• Rough Animatic for Rainbow Rocks Intro Appears


    A lot of work goes into an animated scene even before it is fully animated. Tony Cliff, a Vancouver artist, recently uploaded this animatic for the opening of Rainbow Rocks that he worked on. If you're an animation buff and love to see this stuff check it on out after the break along with a description of the process from Tony!

    Thanks to Masem for the heads up!




    Tony:

    The rough animatic, as delivered to DHX Media, for the opening credits sequence of My Little Pony: Equestria Girls: Rainbow Rocks. All material is copyright HASBRO STUDIOS LLC.

    In December 2013, I was given the opportunity to produce a storyboard for the opening sequence of RAINBOW ROCKS. I love a good title sequence, I love animating to music, and I was excited by the style they were describing to me, so this was a real damn treat to work on.

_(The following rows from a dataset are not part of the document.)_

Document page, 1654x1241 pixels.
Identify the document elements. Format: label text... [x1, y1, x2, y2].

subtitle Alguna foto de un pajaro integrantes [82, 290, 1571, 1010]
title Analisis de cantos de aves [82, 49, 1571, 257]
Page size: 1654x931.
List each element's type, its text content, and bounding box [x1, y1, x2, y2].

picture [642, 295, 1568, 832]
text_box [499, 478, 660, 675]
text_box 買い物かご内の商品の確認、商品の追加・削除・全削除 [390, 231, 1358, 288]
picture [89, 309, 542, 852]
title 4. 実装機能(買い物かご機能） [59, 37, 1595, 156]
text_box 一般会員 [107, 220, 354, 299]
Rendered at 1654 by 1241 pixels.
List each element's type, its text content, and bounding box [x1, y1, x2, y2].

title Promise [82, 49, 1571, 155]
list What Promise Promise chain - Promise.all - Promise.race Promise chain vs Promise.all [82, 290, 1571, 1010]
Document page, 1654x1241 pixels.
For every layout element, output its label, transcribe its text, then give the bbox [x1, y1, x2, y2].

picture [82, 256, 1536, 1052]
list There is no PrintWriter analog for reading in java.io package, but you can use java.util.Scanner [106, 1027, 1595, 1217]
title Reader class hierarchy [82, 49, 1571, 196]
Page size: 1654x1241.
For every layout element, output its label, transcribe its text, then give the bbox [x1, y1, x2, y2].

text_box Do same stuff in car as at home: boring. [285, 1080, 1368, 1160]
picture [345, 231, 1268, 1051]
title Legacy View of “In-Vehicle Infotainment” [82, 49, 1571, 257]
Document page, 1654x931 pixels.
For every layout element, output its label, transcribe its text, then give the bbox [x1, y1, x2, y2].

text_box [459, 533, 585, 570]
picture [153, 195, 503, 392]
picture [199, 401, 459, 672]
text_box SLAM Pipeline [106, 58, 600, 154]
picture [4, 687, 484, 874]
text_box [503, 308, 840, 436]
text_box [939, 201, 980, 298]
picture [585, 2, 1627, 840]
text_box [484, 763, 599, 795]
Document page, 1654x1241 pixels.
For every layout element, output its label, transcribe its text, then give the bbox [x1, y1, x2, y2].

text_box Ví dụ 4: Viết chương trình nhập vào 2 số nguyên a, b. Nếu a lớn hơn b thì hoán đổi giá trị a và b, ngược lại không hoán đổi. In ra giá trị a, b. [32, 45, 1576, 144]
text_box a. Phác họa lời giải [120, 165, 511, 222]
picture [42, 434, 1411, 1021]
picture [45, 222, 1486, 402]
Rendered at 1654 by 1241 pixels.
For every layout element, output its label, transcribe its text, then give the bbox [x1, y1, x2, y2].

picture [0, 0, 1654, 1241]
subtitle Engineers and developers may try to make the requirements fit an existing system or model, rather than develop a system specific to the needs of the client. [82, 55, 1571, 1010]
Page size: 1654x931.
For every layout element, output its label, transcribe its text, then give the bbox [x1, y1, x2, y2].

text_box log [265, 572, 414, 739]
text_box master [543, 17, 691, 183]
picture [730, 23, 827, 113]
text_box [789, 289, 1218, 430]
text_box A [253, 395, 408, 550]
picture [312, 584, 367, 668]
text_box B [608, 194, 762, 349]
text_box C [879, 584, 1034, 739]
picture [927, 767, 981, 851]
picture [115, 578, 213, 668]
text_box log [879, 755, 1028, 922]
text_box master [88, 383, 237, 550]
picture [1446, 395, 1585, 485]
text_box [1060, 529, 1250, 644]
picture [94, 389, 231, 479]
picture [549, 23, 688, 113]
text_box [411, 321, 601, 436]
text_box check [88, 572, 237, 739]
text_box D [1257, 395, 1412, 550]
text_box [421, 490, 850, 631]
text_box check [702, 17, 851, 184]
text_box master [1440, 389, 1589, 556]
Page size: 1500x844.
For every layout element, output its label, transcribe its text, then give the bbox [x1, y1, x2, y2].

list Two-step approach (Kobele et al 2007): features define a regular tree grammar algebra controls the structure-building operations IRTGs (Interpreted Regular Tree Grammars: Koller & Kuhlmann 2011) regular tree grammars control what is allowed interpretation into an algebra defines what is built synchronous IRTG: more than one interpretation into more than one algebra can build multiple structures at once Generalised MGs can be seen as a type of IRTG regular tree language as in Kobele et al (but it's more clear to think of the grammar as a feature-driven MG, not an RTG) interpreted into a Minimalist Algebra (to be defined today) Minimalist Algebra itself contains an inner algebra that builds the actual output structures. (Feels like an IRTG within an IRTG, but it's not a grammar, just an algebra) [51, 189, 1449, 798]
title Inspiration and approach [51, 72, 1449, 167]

    The visual style was described in a handful of still images produced by the Art Director, Ridd Sorensen. He established the concepts of the silhouette characters, the solid colour themes, rainbow motif, ben-day dot effects, and the typographic choices.

    The characters were meant to have very limited animation that would end in a held pose. The first half of the sequence aims to use a series of tableaux to recap the major story points from the first EQUESTRIA GIRLS feature. The second half would be an abstract, '80s-style roller-rink rock and roll bonanza.

    Since it would be so tightly timed to the audio, I figured it would make the most sense to just complete the board directly in Flash, the animation tool with which I am most familiar (and which I believe affords the most easy flexibility). It would also allow me to describe the motion and animated elements to a fully-featured degree that I hoped would take some of the guesswork out of interpreting the board. That would make it easier for the directors to provide criticism and for the final animators and effects artists to move forward quickly and confidently.

    The bulk of the work was completed over three days, with the entire process taking somewhere between seven and ten working days. I cleaned up some key poses, building usable Flash assets for them, but I've hidden all of them since it was distracting to have them pop on. (I did, however, include the "villains" as an example). All work was completed entirely within Adobe Flash, for better or worse.